--- Records for this task ---
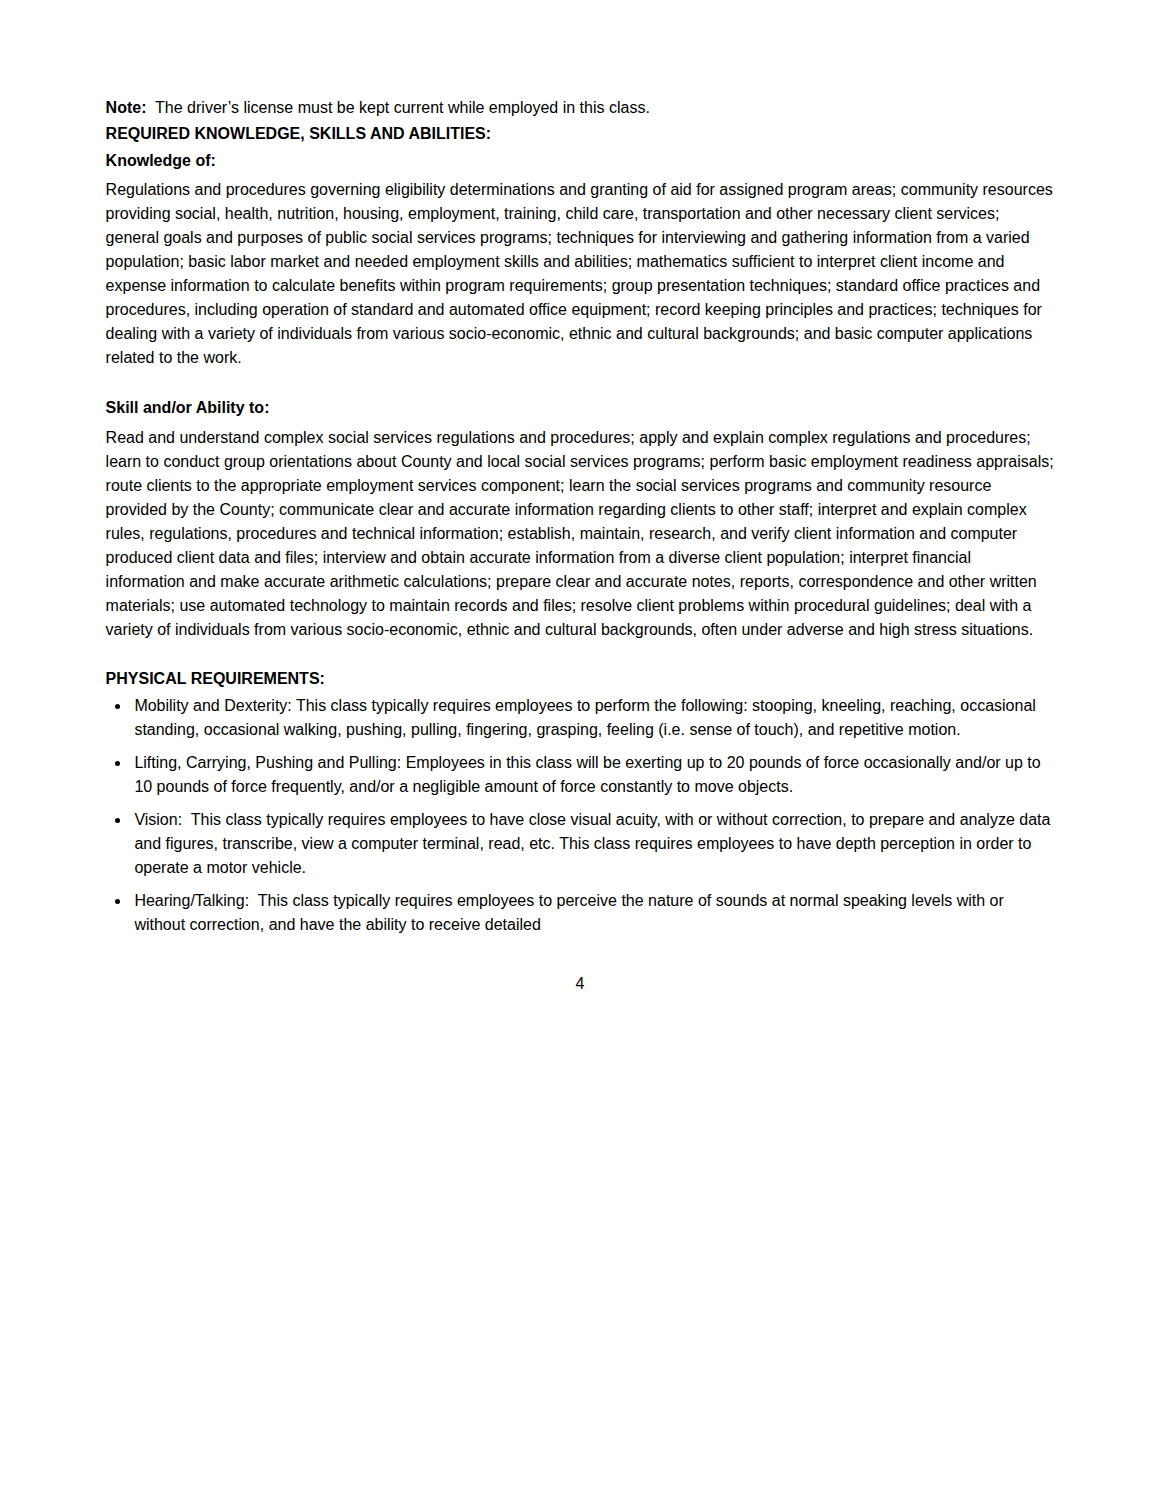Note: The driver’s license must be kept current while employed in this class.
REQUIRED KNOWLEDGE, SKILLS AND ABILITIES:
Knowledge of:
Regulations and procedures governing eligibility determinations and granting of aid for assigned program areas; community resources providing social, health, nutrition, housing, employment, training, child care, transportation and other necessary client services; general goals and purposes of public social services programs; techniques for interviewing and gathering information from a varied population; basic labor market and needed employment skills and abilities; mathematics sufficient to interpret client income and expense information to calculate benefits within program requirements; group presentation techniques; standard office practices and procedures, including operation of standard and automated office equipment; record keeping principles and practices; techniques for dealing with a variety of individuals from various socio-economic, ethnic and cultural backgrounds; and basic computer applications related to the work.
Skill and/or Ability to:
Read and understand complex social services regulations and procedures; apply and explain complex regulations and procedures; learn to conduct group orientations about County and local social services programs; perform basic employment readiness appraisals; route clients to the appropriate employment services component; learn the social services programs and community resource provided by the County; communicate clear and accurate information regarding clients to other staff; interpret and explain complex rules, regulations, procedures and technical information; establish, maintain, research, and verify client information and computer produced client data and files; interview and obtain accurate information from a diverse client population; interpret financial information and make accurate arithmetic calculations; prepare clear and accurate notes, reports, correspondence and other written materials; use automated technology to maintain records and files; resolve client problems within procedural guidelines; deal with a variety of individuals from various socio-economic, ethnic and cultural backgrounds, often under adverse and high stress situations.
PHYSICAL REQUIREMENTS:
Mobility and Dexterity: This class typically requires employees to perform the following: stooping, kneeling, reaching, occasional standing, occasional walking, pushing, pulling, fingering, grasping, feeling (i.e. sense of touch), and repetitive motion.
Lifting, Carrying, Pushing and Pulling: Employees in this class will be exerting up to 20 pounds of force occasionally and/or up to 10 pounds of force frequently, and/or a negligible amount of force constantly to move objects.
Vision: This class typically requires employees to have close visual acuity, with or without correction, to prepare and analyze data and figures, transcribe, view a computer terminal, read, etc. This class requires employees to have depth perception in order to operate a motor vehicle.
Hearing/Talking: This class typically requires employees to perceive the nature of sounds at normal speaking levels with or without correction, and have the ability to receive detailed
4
---
Exercise details — The expected output is every entry, retyped exactly, with all pictures removed.

Reply to the task —
Note: The driver’s license must be kept current while employed in this class.
REQUIRED KNOWLEDGE, SKILLS AND ABILITIES:
Knowledge of:
Regulations and procedures governing eligibility determinations and granting of aid for assigned program areas; community resources providing social, health, nutrition, housing, employment, training, child care, transportation and other necessary client services; general goals and purposes of public social services programs; techniques for interviewing and gathering information from a varied population; basic labor market and needed employment skills and abilities; mathematics sufficient to interpret client income and expense information to calculate benefits within program requirements; group presentation techniques; standard office practices and procedures, including operation of standard and automated office equipment; record keeping principles and practices; techniques for dealing with a variety of individuals from various socio-economic, ethnic and cultural backgrounds; and basic computer applications related to the work.
Skill and/or Ability to:
Read and understand complex social services regulations and procedures; apply and explain complex regulations and procedures; learn to conduct group orientations about County and local social services programs; perform basic employment readiness appraisals; route clients to the appropriate employment services component; learn the social services programs and community resource provided by the County; communicate clear and accurate information regarding clients to other staff; interpret and explain complex rules, regulations, procedures and technical information; establish, maintain, research, and verify client information and computer produced client data and files; interview and obtain accurate information from a diverse client population; interpret financial information and make accurate arithmetic calculations; prepare clear and accurate notes, reports, correspondence and other written materials; use automated technology to maintain records and files; resolve client problems within procedural guidelines; deal with a variety of individuals from various socio-economic, ethnic and cultural backgrounds, often under adverse and high stress situations.
PHYSICAL REQUIREMENTS:
Mobility and Dexterity: This class typically requires employees to perform the following: stooping, kneeling, reaching, occasional standing, occasional walking, pushing, pulling, fingering, grasping, feeling (i.e. sense of touch), and repetitive motion.
Lifting, Carrying, Pushing and Pulling: Employees in this class will be exerting up to 20 pounds of force occasionally and/or up to 10 pounds of force frequently, and/or a negligible amount of force constantly to move objects.
Vision: This class typically requires employees to have close visual acuity, with or without correction, to prepare and analyze data and figures, transcribe, view a computer terminal, read, etc. This class requires employees to have depth perception in order to operate a motor vehicle.
Hearing/Talking: This class typically requires employees to perceive the nature of sounds at normal speaking levels with or without correction, and have the ability to receive detailed
4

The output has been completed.